Ahahaha! I just stumbled upon a really fantastic guy! I haven't had so much fun ever since the Alexey Vayner Affair.
Only two MBA programs in the world responded to the Japanese challenge of the 1980s fundamentally, by restructuring their entire MBA experience--Sloan at MIT and McGill. All the others kept the economics first, finance first bias that made for the current global disaster and many future ones. However, Sloan and McGill are heartily embracing the banal, vulgar, venal, shallow culture of Americans and American businessmen, in particular, the swinging glands monkey-hierarchy crap that makes innovation levels so petty in US firms in spite of much boasting, bragging, braggadocio, pompous posing, and self inflation. The top 10 business schools in the United States produce monsters as graduates--truly spiritually, socially, psychically, crippled stunted facsimiles of human beings. Just try staying awake during lunch conversations with any of these pompous self promotatory bastards they now produce!!!!!! Talking to a dog turd is far more enlightening and morale boosting!!!!!
Secondly, and this is both profound and profoundly underestimated--ONLY STANFORD got business culture right--not MIT, not McGill and certainly no program in Europe. That is, Stanford and Stanford alone installed a feminine culture on campus in their business program--a culture of sharing not hoarding information, of forming deep personal friendships on campus as the basis for venture founder sets, and a culture of encouraging idea theft and copying, not idea hoarding--so that flows of people, of funds, of ideas, of technologies, of resources intersect in swirls till they each find "homes" in Silicon Valley but NOT in route 128 and NOT around Cambridge and Oxford and NOT around INSEAD and IMD--because those places have blue suit monkey cultures not t shirt human cultures, those places look always upward into the ass of the higher rank monkey not look horizontal to customers and suppliers, those places hoard to get ahead not share to get ahead. Only Stanford got the culture thing right--productivity and innovativity are ALWAYS gotten ONLY by feminizing systems of work. See my book, purchasable on
https://www.youpublish.com/richard-tabor-greene Getting Real About Creativity in Business for details.
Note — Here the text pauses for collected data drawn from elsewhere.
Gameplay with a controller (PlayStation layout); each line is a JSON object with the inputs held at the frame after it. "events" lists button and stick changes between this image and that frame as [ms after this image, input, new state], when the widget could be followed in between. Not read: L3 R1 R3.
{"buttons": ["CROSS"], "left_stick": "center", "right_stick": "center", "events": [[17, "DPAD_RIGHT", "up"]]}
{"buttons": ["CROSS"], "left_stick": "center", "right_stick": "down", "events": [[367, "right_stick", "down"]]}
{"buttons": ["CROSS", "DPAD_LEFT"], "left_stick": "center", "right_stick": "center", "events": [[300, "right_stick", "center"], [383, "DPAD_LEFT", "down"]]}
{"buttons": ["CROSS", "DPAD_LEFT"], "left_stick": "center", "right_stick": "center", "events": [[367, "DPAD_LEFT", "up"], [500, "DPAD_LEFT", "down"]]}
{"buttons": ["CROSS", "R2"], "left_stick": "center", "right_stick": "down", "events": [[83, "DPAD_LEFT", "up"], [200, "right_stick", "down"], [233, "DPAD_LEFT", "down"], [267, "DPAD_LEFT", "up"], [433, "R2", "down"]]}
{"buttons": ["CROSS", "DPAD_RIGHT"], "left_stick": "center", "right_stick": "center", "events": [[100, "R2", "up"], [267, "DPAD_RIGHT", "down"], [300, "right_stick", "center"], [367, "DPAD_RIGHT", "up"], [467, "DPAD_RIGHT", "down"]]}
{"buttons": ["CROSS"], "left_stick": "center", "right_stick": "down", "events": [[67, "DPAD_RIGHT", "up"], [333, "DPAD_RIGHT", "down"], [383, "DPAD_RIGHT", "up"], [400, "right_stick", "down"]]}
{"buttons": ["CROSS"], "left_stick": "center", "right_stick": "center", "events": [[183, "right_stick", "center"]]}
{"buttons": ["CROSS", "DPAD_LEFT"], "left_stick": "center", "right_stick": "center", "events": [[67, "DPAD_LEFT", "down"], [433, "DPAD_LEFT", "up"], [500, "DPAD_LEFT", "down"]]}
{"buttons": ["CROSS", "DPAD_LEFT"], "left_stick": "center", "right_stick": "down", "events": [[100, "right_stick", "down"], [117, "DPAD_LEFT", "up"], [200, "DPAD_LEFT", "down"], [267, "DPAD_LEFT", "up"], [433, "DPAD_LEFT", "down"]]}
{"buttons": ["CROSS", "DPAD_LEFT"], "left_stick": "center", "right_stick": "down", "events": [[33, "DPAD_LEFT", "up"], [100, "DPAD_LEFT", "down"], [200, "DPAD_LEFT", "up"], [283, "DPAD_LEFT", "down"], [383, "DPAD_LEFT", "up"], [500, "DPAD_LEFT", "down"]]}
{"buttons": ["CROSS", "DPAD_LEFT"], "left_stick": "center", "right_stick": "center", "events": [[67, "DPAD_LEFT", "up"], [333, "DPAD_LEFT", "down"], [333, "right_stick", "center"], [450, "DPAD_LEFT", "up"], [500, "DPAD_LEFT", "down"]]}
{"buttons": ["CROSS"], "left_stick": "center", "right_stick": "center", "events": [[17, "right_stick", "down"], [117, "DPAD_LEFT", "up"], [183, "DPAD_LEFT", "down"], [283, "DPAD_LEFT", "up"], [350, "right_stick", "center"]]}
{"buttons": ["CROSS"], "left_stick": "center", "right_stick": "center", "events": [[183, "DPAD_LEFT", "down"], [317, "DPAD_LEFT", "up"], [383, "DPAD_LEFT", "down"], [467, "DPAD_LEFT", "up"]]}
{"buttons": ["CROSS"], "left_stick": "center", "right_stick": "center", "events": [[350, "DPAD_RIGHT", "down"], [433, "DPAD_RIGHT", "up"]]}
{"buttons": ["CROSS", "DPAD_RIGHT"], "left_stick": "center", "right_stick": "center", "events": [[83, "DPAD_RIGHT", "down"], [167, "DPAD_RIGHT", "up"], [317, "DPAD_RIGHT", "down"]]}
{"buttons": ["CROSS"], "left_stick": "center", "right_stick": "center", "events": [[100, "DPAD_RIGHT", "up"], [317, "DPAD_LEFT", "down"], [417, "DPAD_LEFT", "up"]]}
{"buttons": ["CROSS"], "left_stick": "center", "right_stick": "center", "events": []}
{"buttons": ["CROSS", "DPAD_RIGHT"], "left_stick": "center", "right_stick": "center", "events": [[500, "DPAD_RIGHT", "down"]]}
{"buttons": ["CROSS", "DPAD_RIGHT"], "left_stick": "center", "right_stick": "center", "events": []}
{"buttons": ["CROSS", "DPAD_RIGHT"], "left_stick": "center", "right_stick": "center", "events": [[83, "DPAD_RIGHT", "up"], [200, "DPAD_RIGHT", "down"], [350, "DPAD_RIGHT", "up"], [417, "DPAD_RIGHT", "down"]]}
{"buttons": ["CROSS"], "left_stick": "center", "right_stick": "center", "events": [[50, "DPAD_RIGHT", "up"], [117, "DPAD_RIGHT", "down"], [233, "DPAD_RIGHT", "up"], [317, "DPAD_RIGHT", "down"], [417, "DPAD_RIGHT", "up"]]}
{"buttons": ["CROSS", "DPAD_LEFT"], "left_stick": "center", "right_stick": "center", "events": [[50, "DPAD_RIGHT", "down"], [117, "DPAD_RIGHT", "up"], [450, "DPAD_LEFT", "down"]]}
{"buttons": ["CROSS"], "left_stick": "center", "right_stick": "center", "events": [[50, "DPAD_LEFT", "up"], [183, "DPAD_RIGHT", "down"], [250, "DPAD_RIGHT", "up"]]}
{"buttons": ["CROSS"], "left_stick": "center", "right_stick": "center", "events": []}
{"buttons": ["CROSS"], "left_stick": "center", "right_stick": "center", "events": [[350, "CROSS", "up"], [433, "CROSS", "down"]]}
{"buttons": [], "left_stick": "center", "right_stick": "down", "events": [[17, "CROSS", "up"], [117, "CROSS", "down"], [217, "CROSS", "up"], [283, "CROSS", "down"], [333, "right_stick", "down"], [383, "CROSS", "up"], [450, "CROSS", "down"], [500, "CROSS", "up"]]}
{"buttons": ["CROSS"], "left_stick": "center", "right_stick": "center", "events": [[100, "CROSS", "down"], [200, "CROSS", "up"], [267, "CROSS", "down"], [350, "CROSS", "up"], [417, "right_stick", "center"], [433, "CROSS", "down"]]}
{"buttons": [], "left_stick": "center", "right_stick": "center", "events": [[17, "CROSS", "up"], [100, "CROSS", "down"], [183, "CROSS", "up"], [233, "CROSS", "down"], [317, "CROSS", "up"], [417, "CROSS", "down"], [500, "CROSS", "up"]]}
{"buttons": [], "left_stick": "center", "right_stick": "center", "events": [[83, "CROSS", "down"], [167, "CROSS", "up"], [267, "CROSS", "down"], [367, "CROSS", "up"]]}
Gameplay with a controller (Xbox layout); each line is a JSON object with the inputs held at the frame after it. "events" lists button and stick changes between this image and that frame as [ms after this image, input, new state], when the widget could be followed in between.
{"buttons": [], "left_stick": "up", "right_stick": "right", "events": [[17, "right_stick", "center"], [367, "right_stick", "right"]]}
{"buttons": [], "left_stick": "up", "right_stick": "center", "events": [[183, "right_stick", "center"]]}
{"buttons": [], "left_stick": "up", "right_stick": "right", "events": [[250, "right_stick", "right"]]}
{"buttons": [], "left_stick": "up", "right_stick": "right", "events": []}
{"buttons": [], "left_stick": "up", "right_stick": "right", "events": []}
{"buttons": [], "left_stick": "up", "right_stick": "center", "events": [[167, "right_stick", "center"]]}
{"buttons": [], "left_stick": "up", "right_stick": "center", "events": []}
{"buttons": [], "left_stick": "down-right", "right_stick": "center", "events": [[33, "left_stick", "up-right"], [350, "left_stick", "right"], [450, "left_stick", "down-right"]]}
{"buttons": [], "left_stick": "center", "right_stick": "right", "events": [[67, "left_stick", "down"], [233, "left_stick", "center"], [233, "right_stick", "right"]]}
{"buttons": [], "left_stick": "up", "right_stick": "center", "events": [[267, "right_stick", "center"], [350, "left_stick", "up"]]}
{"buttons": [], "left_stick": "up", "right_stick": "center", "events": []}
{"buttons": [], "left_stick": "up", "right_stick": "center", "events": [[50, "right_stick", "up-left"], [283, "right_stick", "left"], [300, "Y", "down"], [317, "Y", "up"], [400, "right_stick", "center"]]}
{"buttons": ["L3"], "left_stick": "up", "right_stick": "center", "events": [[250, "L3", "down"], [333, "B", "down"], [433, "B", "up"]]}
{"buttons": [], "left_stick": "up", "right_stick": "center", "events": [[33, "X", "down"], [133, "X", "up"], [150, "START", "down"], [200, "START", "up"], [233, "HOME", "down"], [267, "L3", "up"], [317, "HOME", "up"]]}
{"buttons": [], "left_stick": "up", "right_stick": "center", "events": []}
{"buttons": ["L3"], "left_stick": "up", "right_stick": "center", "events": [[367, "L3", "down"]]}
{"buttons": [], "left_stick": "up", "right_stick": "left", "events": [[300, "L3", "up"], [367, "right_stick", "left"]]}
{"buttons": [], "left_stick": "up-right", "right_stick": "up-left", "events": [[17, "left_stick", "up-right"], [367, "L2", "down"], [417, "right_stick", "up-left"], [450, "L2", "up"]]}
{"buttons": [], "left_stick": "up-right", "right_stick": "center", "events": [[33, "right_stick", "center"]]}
Thirdly, and this is really profound--technology and technical change are ONLY growing bigger and growing faster in speed in our futures--so MOST of "management" will be either dumb ass morons with silly slight levels of math such as MBA programs teach trying desperately to understand systems newly invented, or it will be technically smart, math powerful engineering types leading and managing systems with huge growing technical contents. You see--it used to be that technology was cul-de-sac-able, isolatable, so you assigned nerds to handle it--now it is everywhere, very big, and determining nearly all business outcomes--so the idea of Harvard math-light-heads (Harvard's MBA courses teach mostly high school levels, in Japan, of math) managing MIT engineers is old, passe, useless. Technology is too big and growing too fast and both of those will get very much worse in the future--the future of management is people with excellent ability to deeply grasp any new technology and an excellent set of CEO-like social skills for lying and pampering and manipulating pschopathologically and charming and selling. The nerd engineer has NO hope because technology touches people everywhere in business and the light-head humanities Harvard guy has no hope because without deep abiding understanding of technology his "managing" become periperal as technology invades all processes everywhere in markets, businesses, lifestyles, and the economy.
So there IS no one good choice--go anywhere BUT Stanford and you get swinging glands male culture stupidities that stymie and ruin ventures, go anywhere but McGill and Sloan and you get the same old finance bias that missed how to compete with Japan and how to handle the internet, go anywhere but Sloan no tech!!!
Later, when I got my first academic job, 2 years before my PHD was complete, at the University of Chicago Grad School of Business, without applying for the job at all, and after demanding that they double their initial salary offer, the Dean called me into his office for chastizing--I was the most expensive faculty move in the history, not only of the B school, but of the entire university! 22,000 books in 250+ boxes had made moving me from Rochester New York more expensive than moving 4 Nobel Laureates. He demanded and later got, from me, a photo of my personal library--completely filling all walls and middle room shelves in two rooms of my 4 bedroom apartment in Regent's Park by the lake.
To the best of my knowledge, there are no 4b units in Regents. Another exaggeration by RTG?